Over 20 consumer organisations in Europe and the U.S. have sent complaints to their relevant authorities regarding the fact that the “my Friend Cayla” doll and the “I-Que robot”- smart toys manufactured by Genesis Toys, can understand and communicate with children in real time by using special recognition technology via the internet. The Norwegian Consumer Council found the products were prone to hacking, as anyone could take control of the toy without physically having access to them. An unauthorised person could talk and listen to a child through the toy, via a mobile phone.

Following various allegations re honey purity, Capilano maintains its leading brand is 100% Australian honey, but acknowledges that its secondary brand Allowrie does include honey from China, Mexico and Argentina. Capelano maintains the blend is clearly labelled.

The building union issued a national alert, on a Chinese supplier after the asbestos scare at the construction site of the Queensland government’s “tower of power”

Product Safety Recalls– Potable Air Conditioners (Dimplex GDC18R-WA and FA), Eco Salt tm (salt water, chlorinators), updated models of Bosch Freestanding Gas / Electric Cooker 60cm, Ardoma Whole Peeled Tomatoes (TOM u/P428580) packaging integrity, Blue Ribbon Ice Cream (1.25L and 2 L) (28 April 2017-27 April 2018) potential presence of small plastic pieces.
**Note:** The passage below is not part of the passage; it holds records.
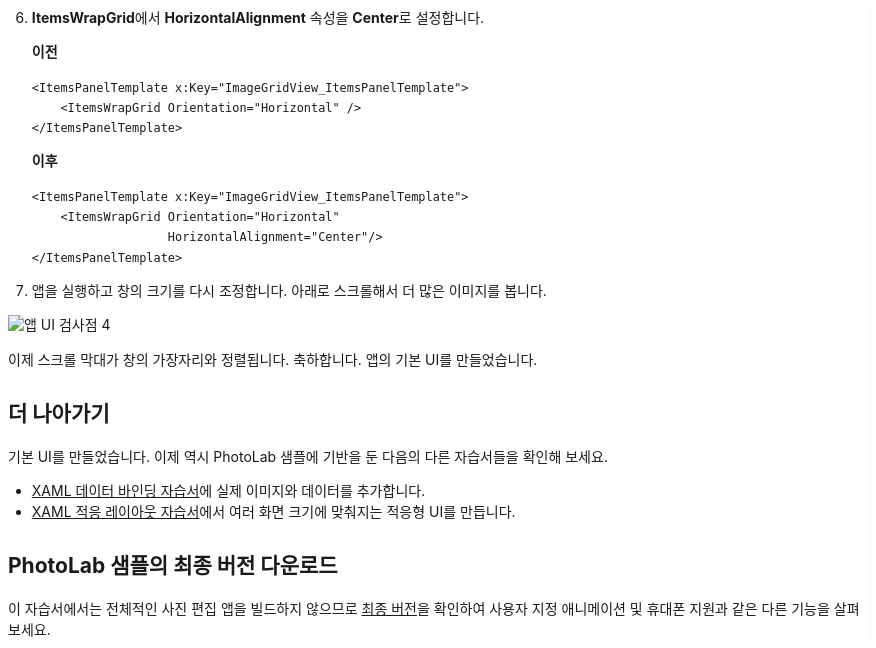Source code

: 6. **ItemsWrapGrid**에서 **HorizontalAlignment** 속성을 **Center**로 설정합니다.

    **이전**
    ```xaml
    <ItemsPanelTemplate x:Key="ImageGridView_ItemsPanelTemplate">
        <ItemsWrapGrid Orientation="Horizontal" />
    </ItemsPanelTemplate>
    ```

    **이후**
    ```xaml
    <ItemsPanelTemplate x:Key="ImageGridView_ItemsPanelTemplate">
        <ItemsWrapGrid Orientation="Horizontal"
                       HorizontalAlignment="Center"/>
    </ItemsPanelTemplate>
    ```

7. 앱을 실행하고 창의 크기를 다시 조정합니다. 아래로 스크롤해서 더 많은 이미지를 봅니다.

![앱 UI 검사점 4](images/xaml-basics/layout-3.png)

이제 스크롤 막대가 창의 가장자리와 정렬됩니다. 축하합니다. 앱의 기본 UI를 만들었습니다.

## <a name="going-further"></a>더 나아가기

기본 UI를 만들었습니다. 이제 역시 PhotoLab 샘플에 기반을 둔 다음의 다른 자습서들을 확인해 보세요. 

* [XAML 데이터 바인딩 자습서](../../data-binding/xaml-basics-data-binding.md)에 실제 이미지와 데이터를 추가합니다.
* [XAML 적응 레이아웃 자습서](xaml-basics-adaptive-layout.md)에서 여러 화면 크기에 맞춰지는 적응형 UI를 만듭니다.


## <a name="get-the-final-version-of-the-photolab-sample"></a>PhotoLab 샘플의 최종 버전 다운로드

이 자습서에서는 전체적인 사진 편집 앱을 빌드하지 않으므로 [최종 버전](https://github.com/Microsoft/Windows-appsample-photo-lab)을 확인하여 사용자 지정 애니메이션 및 휴대폰 지원과 같은 다른 기능을 살펴보세요.

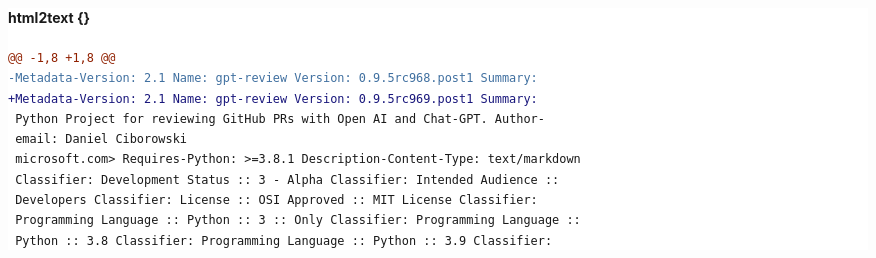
 ```diff
```

#### html2text {}

```diff
@@ -1,8 +1,8 @@
-Metadata-Version: 2.1 Name: gpt-review Version: 0.9.5rc968.post1 Summary:
+Metadata-Version: 2.1 Name: gpt-review Version: 0.9.5rc969.post1 Summary:
 Python Project for reviewing GitHub PRs with Open AI and Chat-GPT. Author-
 email: Daniel Ciborowski
 microsoft.com> Requires-Python: >=3.8.1 Description-Content-Type: text/markdown
 Classifier: Development Status :: 3 - Alpha Classifier: Intended Audience ::
 Developers Classifier: License :: OSI Approved :: MIT License Classifier:
 Programming Language :: Python :: 3 :: Only Classifier: Programming Language ::
 Python :: 3.8 Classifier: Programming Language :: Python :: 3.9 Classifier:
```

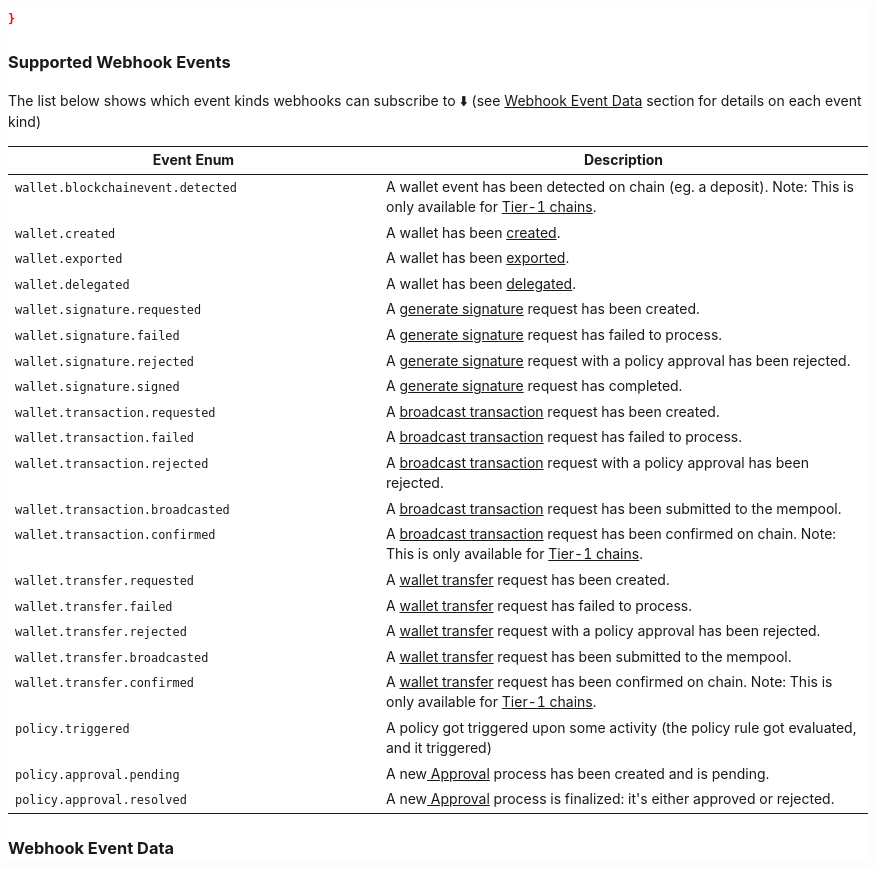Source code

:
 ```json
}
```

### Supported Webhook Events

The list below shows which event kinds webhooks can subscribe to ⬇️ (see [Webhook Event Data](./#webhook-event-data) section for details on each event kind)

<table><thead><tr><th width="357">Event Enum</th><th>Description</th></tr></thead><tbody><tr><td><code>wallet.blockchainevent.detected</code></td><td>A wallet event has been detected on chain (eg. a deposit).  Note: This is only available for <a href="https://docs.dfns.co/d/api-docs/wallets#tier-1-vs-tier-2-support">Tier-1 chains</a>. </td></tr><tr><td><code>wallet.created</code></td><td>A wallet has been <a href="../wallets/create-wallet/">created</a>. </td></tr><tr><td><code>wallet.exported</code></td><td>A wallet has been <a href="../wallets/advanced-wallet-apis/export-wallet.md">exported</a>. </td></tr><tr><td><code>wallet.delegated</code></td><td>A wallet has been <a href="../wallets/delegate-wallet.md">delegated</a>. </td></tr><tr><td><code>wallet.signature.requested</code></td><td>A <a href="https://docs.dfns.co/d/api-docs/wallets/generate-signature-from-wallet">generate signature</a> request has been created.</td></tr><tr><td><code>wallet.signature.failed</code></td><td>A <a href="https://docs.dfns.co/d/api-docs/wallets/generate-signature-from-wallet">generate signature</a> request has failed to process.</td></tr><tr><td><code>wallet.signature.rejected</code></td><td>A <a href="https://docs.dfns.co/d/api-docs/wallets/generate-signature-from-wallet">generate signature</a> request with a policy approval has been rejected.</td></tr><tr><td><code>wallet.signature.signed</code></td><td>A <a href="https://docs.dfns.co/d/api-docs/wallets/generate-signature-from-wallet">generate signature</a> request has completed.</td></tr><tr><td><code>wallet.transaction.requested</code></td><td>A <a href="../wallets/broadcast-transaction-from-wallet/">broadcast transaction</a> request has been created.</td></tr><tr><td><code>wallet.transaction.failed</code></td><td>A <a href="../wallets/broadcast-transaction-from-wallet/">broadcast transaction</a> request has failed to process.</td></tr><tr><td><code>wallet.transaction.rejected</code></td><td>A <a href="../wallets/broadcast-transaction-from-wallet/">broadcast transaction</a> request with a policy approval has been rejected.</td></tr><tr><td><code>wallet.transaction.broadcasted</code></td><td>A <a href="../wallets/broadcast-transaction-from-wallet/">broadcast transaction</a> request has been submitted to the mempool.</td></tr><tr><td><code>wallet.transaction.confirmed</code></td><td>A <a href="../wallets/broadcast-transaction-from-wallet/">broadcast transaction</a> request has been confirmed on chain.  Note: This is only available for <a href="https://docs.dfns.co/d/api-docs/wallets#tier-1-vs-tier-2-support">Tier-1 chains</a>. </td></tr><tr><td><code>wallet.transfer.requested</code></td><td>A <a href="../wallets/transfer-asset-from-wallet.md">wallet transfer</a> request has been created.</td></tr><tr><td><code>wallet.transfer.failed</code></td><td>A <a href="../wallets/transfer-asset-from-wallet.md">wallet transfer</a> request has failed to process.</td></tr><tr><td><code>wallet.transfer.rejected</code></td><td>A <a href="../wallets/transfer-asset-from-wallet.md">wallet transfer</a> request with a policy approval has been rejected.</td></tr><tr><td><code>wallet.transfer.broadcasted</code></td><td>A <a href="../wallets/transfer-asset-from-wallet.md">wallet transfer</a> request has been submitted to the mempool.</td></tr><tr><td><code>wallet.transfer.confirmed</code></td><td>A <a href="../wallets/transfer-asset-from-wallet.md">wallet transfer</a> request has been confirmed on chain.  Note: This is only available for <a href="https://docs.dfns.co/d/api-docs/wallets#tier-1-vs-tier-2-support">Tier-1 chains</a>. </td></tr><tr><td><code>policy.triggered</code></td><td>A policy got triggered upon some activity (the policy rule got evaluated, and it triggered)</td></tr><tr><td><code>policy.approval.pending</code></td><td>A new<a href="../policy-engine/policies.md#approval"> Approval</a> process has been created and is pending.</td></tr><tr><td><code>policy.approval.resolved</code></td><td>A new<a href="../policy-engine/policies.md#approval"> Approval</a> process is finalized: it's either approved or rejected.</td></tr></tbody></table>

### Webhook Event Data
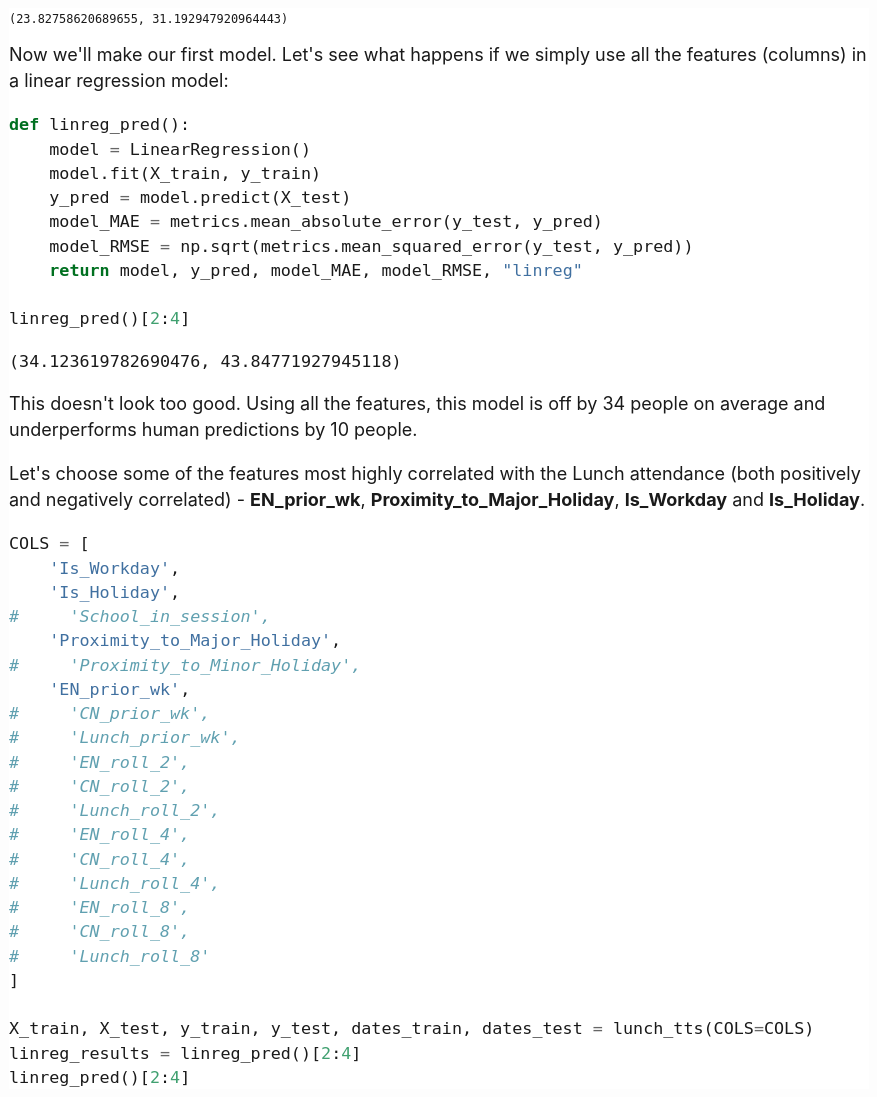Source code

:     (23.82758620689655, 31.192947920964443)
    

<font size="4">Now we'll make our first model. Let's see what happens if we simply use all the features (columns) in a linear regression model:


```python
def linreg_pred():
    model = LinearRegression()
    model.fit(X_train, y_train)
    y_pred = model.predict(X_test)
    model_MAE = metrics.mean_absolute_error(y_test, y_pred)
    model_RMSE = np.sqrt(metrics.mean_squared_error(y_test, y_pred))
    return model, y_pred, model_MAE, model_RMSE, "linreg"

linreg_pred()[2:4]
```




    (34.123619782690476, 43.84771927945118)



<font size="4">This doesn't look too good. Using all the features, this model is off by 34 people on average and underperforms human predictions by 10 people.<br>
    
Let's choose some of the features most highly correlated with the Lunch attendance (both positively and negatively correlated) - **EN_prior_wk**, **Proximity_to_Major_Holiday**, **Is_Workday** and **Is_Holiday**.


```python
COLS = [
    'Is_Workday', 
    'Is_Holiday', 
#     'School_in_session',
    'Proximity_to_Major_Holiday', 
#     'Proximity_to_Minor_Holiday',
    'EN_prior_wk', 
#     'CN_prior_wk',
#     'Lunch_prior_wk', 
#     'EN_roll_2',
#     'CN_roll_2', 
#     'Lunch_roll_2', 
#     'EN_roll_4', 
#     'CN_roll_4', 
#     'Lunch_roll_4',
#     'EN_roll_8', 
#     'CN_roll_8', 
#     'Lunch_roll_8'
]

X_train, X_test, y_train, y_test, dates_train, dates_test = lunch_tts(COLS=COLS)
linreg_results = linreg_pred()[2:4]
linreg_pred()[2:4]
```


[//]: # (This is for displaying in GitHub Pages)
[//]: # (This is for displaying in GitHub Pages)
[//]: # (This is for displaying in GitHub Pages)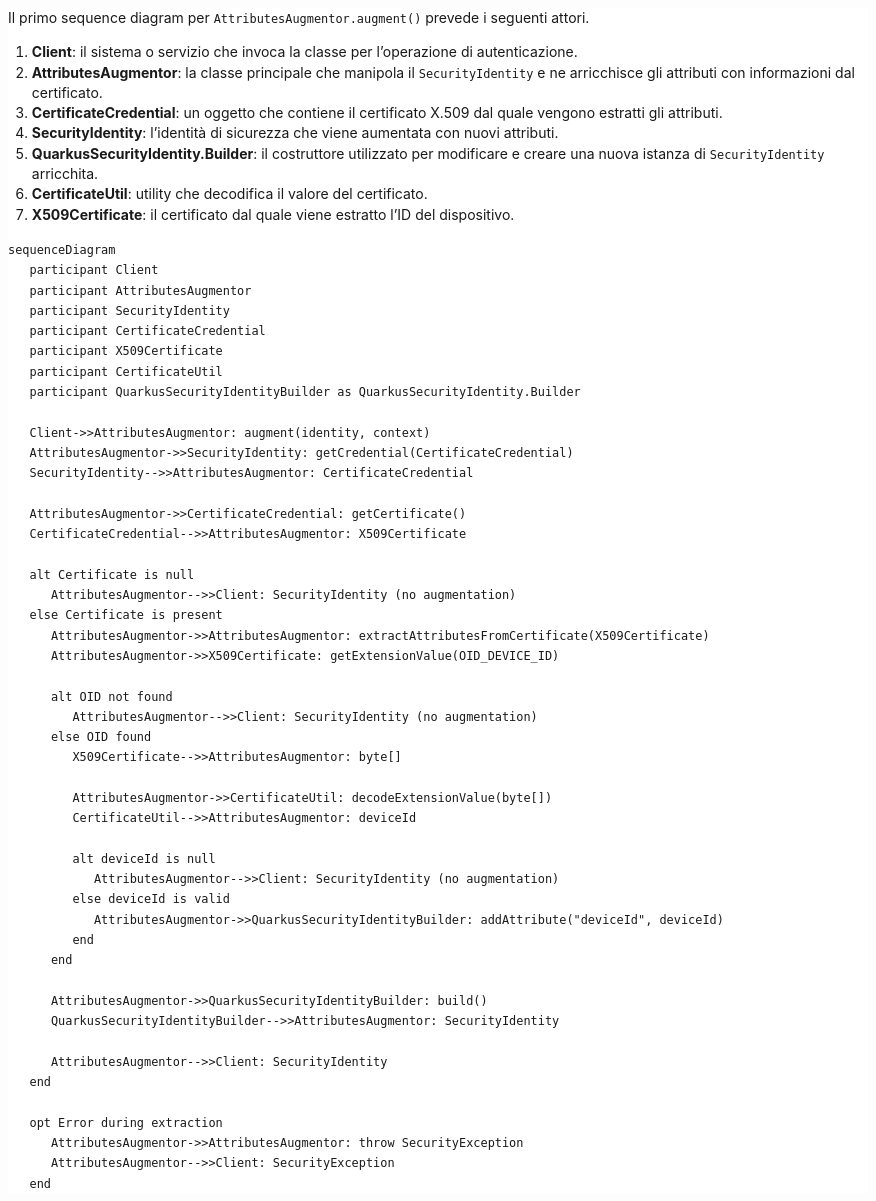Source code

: Il primo sequence diagram per `AttributesAugmentor.augment()` prevede i seguenti attori.

1. **Client**: il sistema o servizio che invoca la classe per l’operazione di autenticazione.
2. **AttributesAugmentor**: la classe principale che manipola il `SecurityIdentity` e ne arricchisce gli attributi con informazioni dal certificato.
3. **CertificateCredential**: un oggetto che contiene il certificato X.509 dal quale vengono estratti gli attributi.
4. **SecurityIdentity**: l’identità di sicurezza che viene aumentata con nuovi attributi.
5. **QuarkusSecurityIdentity.Builder**: il costruttore utilizzato per modificare e creare una nuova istanza di `SecurityIdentity` arricchita.
6. **CertificateUtil**: utility che decodifica il valore del certificato.
7. **X509Certificate**: il certificato dal quale viene estratto l’ID del dispositivo.

```mermaid
sequenceDiagram
   participant Client
   participant AttributesAugmentor
   participant SecurityIdentity
   participant CertificateCredential
   participant X509Certificate
   participant CertificateUtil
   participant QuarkusSecurityIdentityBuilder as QuarkusSecurityIdentity.Builder

   Client->>AttributesAugmentor: augment(identity, context)
   AttributesAugmentor->>SecurityIdentity: getCredential(CertificateCredential)
   SecurityIdentity-->>AttributesAugmentor: CertificateCredential

   AttributesAugmentor->>CertificateCredential: getCertificate()
   CertificateCredential-->>AttributesAugmentor: X509Certificate

   alt Certificate is null
      AttributesAugmentor-->>Client: SecurityIdentity (no augmentation)
   else Certificate is present
      AttributesAugmentor->>AttributesAugmentor: extractAttributesFromCertificate(X509Certificate)
      AttributesAugmentor->>X509Certificate: getExtensionValue(OID_DEVICE_ID)

      alt OID not found
         AttributesAugmentor-->>Client: SecurityIdentity (no augmentation)
      else OID found
         X509Certificate-->>AttributesAugmentor: byte[]

         AttributesAugmentor->>CertificateUtil: decodeExtensionValue(byte[])
         CertificateUtil-->>AttributesAugmentor: deviceId

         alt deviceId is null
            AttributesAugmentor-->>Client: SecurityIdentity (no augmentation)
         else deviceId is valid
            AttributesAugmentor->>QuarkusSecurityIdentityBuilder: addAttribute("deviceId", deviceId)
         end
      end

      AttributesAugmentor->>QuarkusSecurityIdentityBuilder: build()
      QuarkusSecurityIdentityBuilder-->>AttributesAugmentor: SecurityIdentity

      AttributesAugmentor-->>Client: SecurityIdentity
   end

   opt Error during extraction
      AttributesAugmentor->>AttributesAugmentor: throw SecurityException
      AttributesAugmentor-->>Client: SecurityException
   end
```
The Cider LAB products sold individually and in 6 and 24 packs contain added sulphites which are not declared on the labels, were recalled due to the reaction on customers sensitive to sulphites.

Five salmonella outbreaks across the state have prompted a ministerial warning to stop playing Russian roulette with uncooked eggs and meat. Infection with the food borne bacterial could lead to death in people with weakened immune systems.

Imports Recalled – Infinity Cable (becoming brittle prematurely, causing fire danger), Hover boards – (21 recalls relating to fire and shock risks), Big W Deep Fryer (handles can come off risking oil burns) 4WD Snatch Strap (fails to meet label requirements could cause serious injury), Just Jeans girls jeans (dye may contain carcinogenic ago colourants)

The passing of the Australian Building and Construction Bill gives greater powers than the current Fair Work Building and Construction Act. Unions will be hit with bigger fines for contraventions. It will end private settlements between employers and unions in civil disputes. It will bring a Building Code imposing tough requirement if employers wish to tender for Commonwealth funded building work.

Mediation is needed to settle the impasse between North Queensland cane farmers and the International Commodities giant Wilmar which has a monopoly ownership of sugar mills in the Townsville-Ingham region before this year’s crushing season.

Scientists have sought Federal Government permission to create a GM super banana to plant up to 6 ha of GM bananas to be more disease resistant in the Northern Territory.

A project to recycle the old Kidston Gold Mine near Townsville into a renewal energy project via hydro-electricity and solar energy generation will create 500 jobs and become Australia’s third largest hydro power generator.

The Coopers Gap Wind Farm is currently going through public consultation and environmental impact process for a large wind farm near Kingaroy opting to generate clean energy with potential to supply 180,000 homes and employ 350 people during construction and 20 in an ongoing basis.

In the hunt for renewables, a QUT team is spearheading pioneering research to transfer crop waste, the left over sugar and fibres into advanced bio-fuels capable of powering planes and helicopters. The prospect of producing greener, high performing fuel from agricultural waste is attracting interest from across the world.

Queensland start up Oponics is set to tap into the booming Chinese and Indian supplements market as it prepares to open Australia’s first sustainable Omega 3 producing farm. Omega 3 the key ingredient in fish oil supplements on a S.E. Qld. Algae farm -10 hectare pond farm by end 2017.

Call to stop raw prawn imports – The case of the white spot virus in prawns has wiped out the Logan River prawn area. The importation of large quantities of raw prawns from Asian countries where white spot and contamination is common calls for stricter bio-security measures.